Historical Introduction: Spaniards in the US

José María Vázquez, Galician immigrant, owner of "La Iberia" haberdashery on West 14th Street, the main artery of what would become known as "Little Spain." Courtesy of his son, Maximio.

“Spaniards in the United States”; for most people, this phrase will probably conjure up images of the conquistadores and frailes who, in the XVI, XVII and XVIII centuries, and on behalf of the Spanish Crown, carried out the exploration, conquest and colonization of large swaths of what is today territory of the United States.
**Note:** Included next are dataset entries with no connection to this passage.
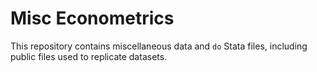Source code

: # Misc Econometrics 

This repository contains miscellaneous data and `do` Stata files, including public files used to replicate datasets.
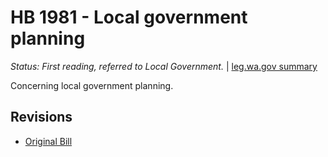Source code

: # HB 1981 - Local government planning
*Status: First reading, referred to Local Government.* | [leg.wa.gov summary](https://app.leg.wa.gov/billsummary?BillNumber=1981&Year=2021)

Concerning local government planning.

## Revisions
* [Original Bill](1/)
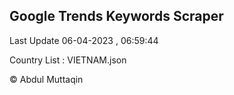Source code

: 

## Google Trends Keywords Scraper 
 
Last Update 06-04-2023 , 06:59:44

Country List :
VIETNAM.json



© Abdul Muttaqin 

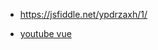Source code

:- https://jsfiddle.net/ypdrzaxh/1/

- [youtube vue](https://www.youtube.com/watch?v=1CrZX259CXk&list=PLkZU2rKh1mT-FVgtePvwmApoX-bWhwhau)
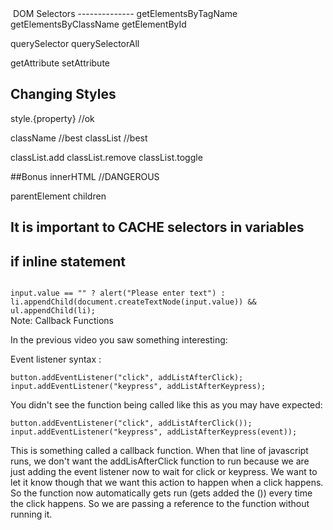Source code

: <img src="https://www.w3schools.com/js/pic_htmltree.gif" alt="">
DOM Selectors
--------------
getElementsByTagName
getElementsByClassName
getElementById

querySelector
querySelectorAll

getAttribute
setAttribute

## Changing Styles

style.{property} //ok

className //best
classList //best

classList.add
classList.remove
classList.toggle

##Bonus
innerHTML //DANGEROUS

parentElement
children

## It is important to CACHE selectors in variables

## if inline statement

<code>
input.value == "" ? alert("Please enter text") : li.appendChild(document.createTextNode(input.value)) && ul.appendChild(li);
</code>
Note: Callback Functions

In the previous video you saw something interesting:

Event listener syntax :

    button.addEventListener("click", addListAfterClick);
    input.addEventListener("keypress", addListAfterKeypress);

You didn't see the function being called like this as you may have expected:

    button.addEventListener("click", addListAfterClick());
    input.addEventListener("keypress", addListAfterKeypress(event));

This is something called a callback function. When that line of javascript runs, we don't want the addLisAfterClick function to run because we are just adding the event listener now to wait for click or keypress. We want to let it know though that we want this action to happen when a click happens. So the function now automatically gets run (gets added the ()) every time the click happens. So we are passing a reference to the function without running it.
But in fact, the story of Spaniards in the US is largely a story of the late-nineteenth and early-twentieth centuries.  Few people realize that more Spaniards crossed the Atlantic to the Americas –North, Central and South– in the fifty-year period between 1880 and 1930, than in the almost four-hundred year interval between 1492 and 1880.  The presence of vast numbers of Spaniards in the Americas is more a product of the dissolution of the Spanish empire, than it is a result of the establishment and maintenance of that empire. The story of Spanish immigration to the Americas is part of the story of the vast diaspora of Europeans –workers and peasants, for the most part– who, in the late nineteenth and early twentieth centuries, crossed the Atlantic in search of a better future, and, in so doing, forever transformed both their host countries on this side of the Atlantic, and their home countries in Europe.
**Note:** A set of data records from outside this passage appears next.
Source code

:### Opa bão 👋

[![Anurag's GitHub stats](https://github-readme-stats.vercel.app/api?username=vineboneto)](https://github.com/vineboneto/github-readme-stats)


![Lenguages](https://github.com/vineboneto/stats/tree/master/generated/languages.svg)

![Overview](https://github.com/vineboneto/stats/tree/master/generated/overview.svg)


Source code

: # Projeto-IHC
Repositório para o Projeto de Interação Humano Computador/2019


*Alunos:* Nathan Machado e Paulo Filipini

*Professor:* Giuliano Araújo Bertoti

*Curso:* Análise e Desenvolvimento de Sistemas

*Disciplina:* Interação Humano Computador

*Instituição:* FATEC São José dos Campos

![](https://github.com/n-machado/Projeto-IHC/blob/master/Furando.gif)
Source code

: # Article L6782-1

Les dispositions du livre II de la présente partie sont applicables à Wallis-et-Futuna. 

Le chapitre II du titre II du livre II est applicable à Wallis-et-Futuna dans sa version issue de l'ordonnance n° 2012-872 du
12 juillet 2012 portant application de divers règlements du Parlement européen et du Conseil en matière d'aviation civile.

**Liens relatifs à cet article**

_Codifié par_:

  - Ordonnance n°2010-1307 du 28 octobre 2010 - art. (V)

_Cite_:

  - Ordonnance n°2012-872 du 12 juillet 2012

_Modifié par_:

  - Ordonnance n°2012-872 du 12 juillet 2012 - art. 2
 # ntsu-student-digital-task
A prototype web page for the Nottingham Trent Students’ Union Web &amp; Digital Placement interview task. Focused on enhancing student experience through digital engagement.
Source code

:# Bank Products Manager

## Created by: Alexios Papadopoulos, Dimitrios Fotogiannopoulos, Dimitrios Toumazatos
Unlike those Italian or German or Polish emigrants who set their sights on the United States as their destination, Spanish emigrants in this period would most often choose initially to resettle in parts of Spanish-speaking America:  Argentina, Uruguay, Mexico, Cuba or Puerto Rico, for example.  But we should keep in mind that the period in question –1880 – 1930– is a time when the connections –commercial, cultural and political connections– between Spanish-speaking America and the United States were multiplying at a vertiginous rate. Once in Havana, or Buenos Aires or Mexico City, an enterprising Spanish immigrant might decide to re-emigrate, to New Orleans, or Tampa, or New York, for example.

Though there are significant cases of Spaniards emigrating directly to the United States, many of the ancestors of today’s Spanish-Americans arrived to this country after stints in Spanish-speaking America.  And because New York, by the mid-nineteenth century, had become a commercial, financial and maritime hub for  burgeoning “pan-American” exchanges of all sorts, the city received a significant number of  re-emigrating Spaniards in the late-nineteenth and early-twentieth centuries. The trades and interests of many of these Spanish New Yorkers reveal the contours of the history of the process:  tobacco dealers, cigar makers, the sugar trade, seamen, longshoreman and dockworkers.

This webpage is an attempt to reconstruct the history, the contributions and the vestiges of these “invisible immigrants” in New York.